Rene Marciniak’s daughter, Corinne recently completed her second year in the Summer Max Program.  “Before participating in the program, Corinne would avoid social situations and wouldn’t interact with other children,” says Marciniak. “Now, I see changes in her socialization.  She is aware that she needs to put forth an effort to make friends and interact with them.”

School teachers have also noticed the difference.  “Corinne’s teacher noted that she has more confidence and has reached out to students she normally wouldn’t try to communicate with to get a friendship or dialogue started,” says Marciniak.  “It is so great to see her socializing and having the confidence to do so.”

Weekly parent meetings are an integral part of the Summer Max Program. The parents keep abreast of what their children are learning and receive instruction as to how to teach and reinforce these skills at home.  “I believe the success of the program is due in large part to the fact that we are all on the same page,” adds Helms. 

In addition to parents and educators, the experts are also taking notice of Lopata and Thomeer’s research.  Susan Williams White, PhD, assistant professor of psychology at Virginia Tech and author of Social Skills Training for Children with Asperger Syndrome and High-Functioning Autism, says that Lopata and Thomeer fill a huge gap in the field and address the need for a comprehensive treatment program for HFASDs.  “It is difficult to make a meaningful impact on a child’s daily functioning when only a specific problem or two are targeted, because autism spectrum disorder is so multi-component and pervasive,” says White.  “The disorder needs to be treated comprehensively, and the treatment program developed and being studied by Drs.
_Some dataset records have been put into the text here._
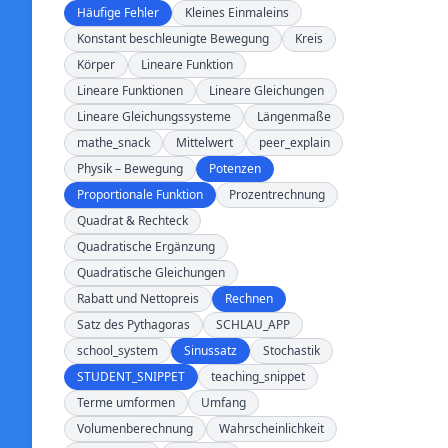
Häufige Fehler
Kleines Einmaleins
Konstant beschleunigte Bewegung
Kreis
Körper
Lineare Funktion
Lineare Funktionen
Lineare Gleichungen
Lineare Gleichungssysteme
Längenmaße
mathe_snack
Mittelwert
peer_explain
Physik – Bewegung
Potenzen
Proportionale Funktion
Prozentrechnung
Quadrat & Rechteck
Quadratische Ergänzung
Quadratische Gleichungen
Rabatt und Nettopreis
Rechnen
Satz des Pythagoras
SCHLAU_APP
school_system
Sinussatz
Stochastik
STUDENT_SNIPPET
teaching_snippet
Terme umformen
Umfang
Volumenberechnung
Wahrscheinlichkeit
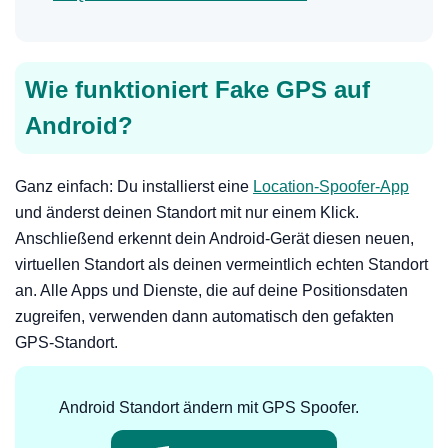
Wie funktioniert Fake GPS auf
Android?
Ganz einfach: Du installierst eine
Location-Spoofer-App
und änderst deinen Standort mit nur einem Klick.
Anschließend erkennt dein Android-Gerät diesen neuen,
virtuellen Standort als deinen vermeintlich echten Standort
an. Alle Apps und Dienste, die auf deine Positionsdaten
zugreifen, verwenden dann automatisch den gefakten
GPS-Standort.
Android Standort ändern mit GPS Spoofer.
Lopata and Thomeer, does just that. It gets to the core symptoms of ASD - the social, behavioral and emotional – and that is what makes their work so appealing to educators, families and their peers in the field.  And the fact that they have two randomized trials is huge.  That’s not common in this field.”

Lopata and Thomeer now share their research with educators by providing treatment strategies for area schools. The researchers have created a comprehensive school-based program for children with HFASDs that incorporates key treatment ingredients from their treatment programs.  According to White, the schools are the most logical place to treat this population.  “The primary avenue to get any meaningful treatment in a heavy enough dose is in the schools,” she says.  “An hour a week is not typically going to make enough of an impact to be sustained.”    

Drs. Lopata and Thomeer report that initial results from two recently published pilot studies of the school program found it highly effective for children with HFASDs, and teachers, school staff, and parents found it very feasible.  Despite the initial promising findings, additional controlled research involving the school-based program is needed.  Thomeer and Lopata continue to study the effectiveness of the school-based model and anticipate that it will continue to help children with HFASDs by increasing their social competence and reducing problematic clinical symptoms.  “In the end, all of these efforts are undertaken to improve the lives of children with HFASDs and their families,” said Thomeer.  “All indications to date are that we are making progress toward that goal.”